= SOURCE TEXT =
__________

United Launch Chose SLS Pork Over Real Technological Progress

United Launch Alliance made short-sighted decisions to keep taking Space Launch System (SLS) Pork over making real technological progress. The SLS is a Shuttle-Derived Launch Vehicle. The shuttle was politically compromised 1970s technology that flew from 1981 to 2010.

NASA has been funded SLS for $1.4 billion to $2.2 billion per year since 2011. United Launch Alliance (ULA) is a joint venture between Lockheed Martin Space Systems and Boeing Defense, Space & Security that was set up in December 2006.

ULA operates the Atlas V and Delta IV launch vehicles. Lockheed Martin’s Atlas V family was built around a Common Core Booster powered by the Russian-built RD-180 engine. Boeing’s Delta IV family was built around a Common Booster Core powered by the Pratt & Whitney Rocketdyne RS-68 engine. The joint venture eliminated competition within the USA for launch until SpaceX became successful. Boeing and Lockheed merged so they would not have to compete against each other for NASA and military launches.

__________

Data entries:
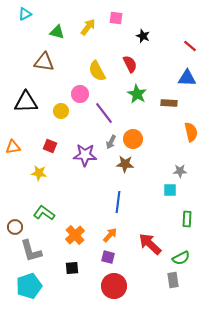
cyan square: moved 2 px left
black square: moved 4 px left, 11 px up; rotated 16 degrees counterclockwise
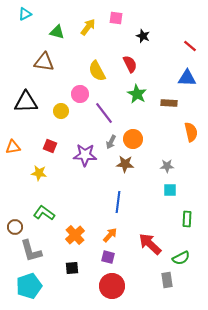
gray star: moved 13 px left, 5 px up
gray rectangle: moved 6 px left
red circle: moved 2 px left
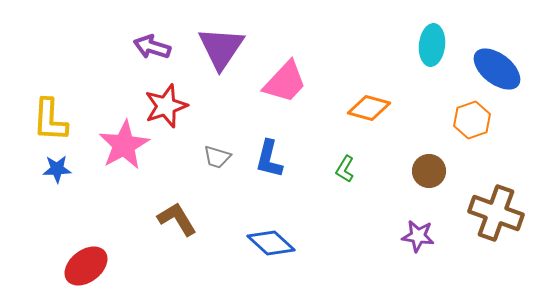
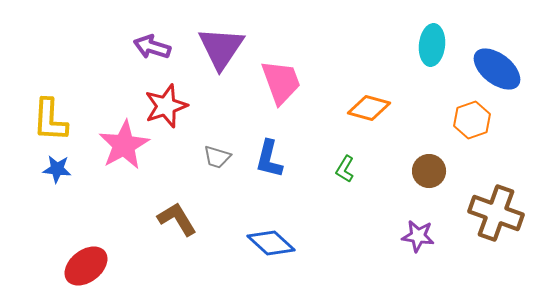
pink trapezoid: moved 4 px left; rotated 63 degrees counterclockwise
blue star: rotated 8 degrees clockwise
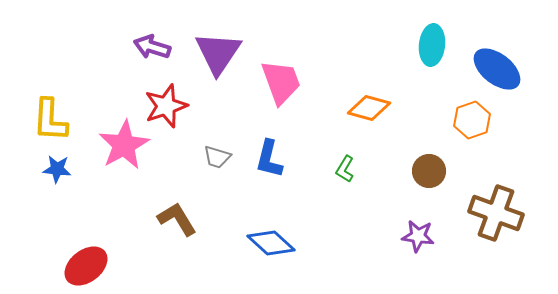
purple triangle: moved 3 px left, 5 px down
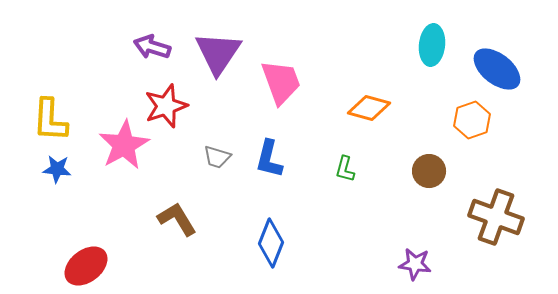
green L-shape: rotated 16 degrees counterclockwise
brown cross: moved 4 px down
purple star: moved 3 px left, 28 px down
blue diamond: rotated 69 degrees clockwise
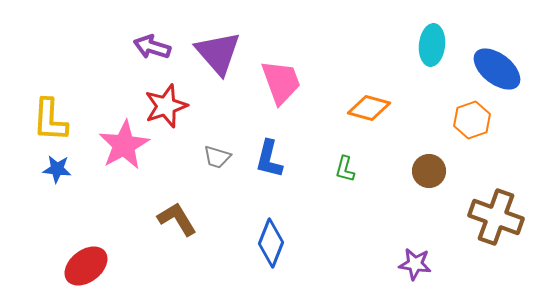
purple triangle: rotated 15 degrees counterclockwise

__________

= WHAT YOU WILL DO =
**A.** In the source text, what engine powers the Common Core Booster of the Atlas V family?
**B.** Revise the records from the line containing "pink trapezoid: moved" through the end of the records, both ends included, by changing "purple" to "violet" and keeping everything else the same. Return only those lines, with the picture lines omitted.

= SOLUTIONS TO EACH TASK =
**A.** The Russian-built RD-180 engine.

**B.**
pink trapezoid: moved 4 px left; rotated 63 degrees counterclockwise
blue star: rotated 8 degrees clockwise
violet triangle: moved 3 px left, 5 px down
green L-shape: rotated 16 degrees counterclockwise
brown cross: moved 4 px down
violet star: moved 3 px left, 28 px down
blue diamond: rotated 69 degrees clockwise
violet triangle: rotated 15 degrees counterclockwise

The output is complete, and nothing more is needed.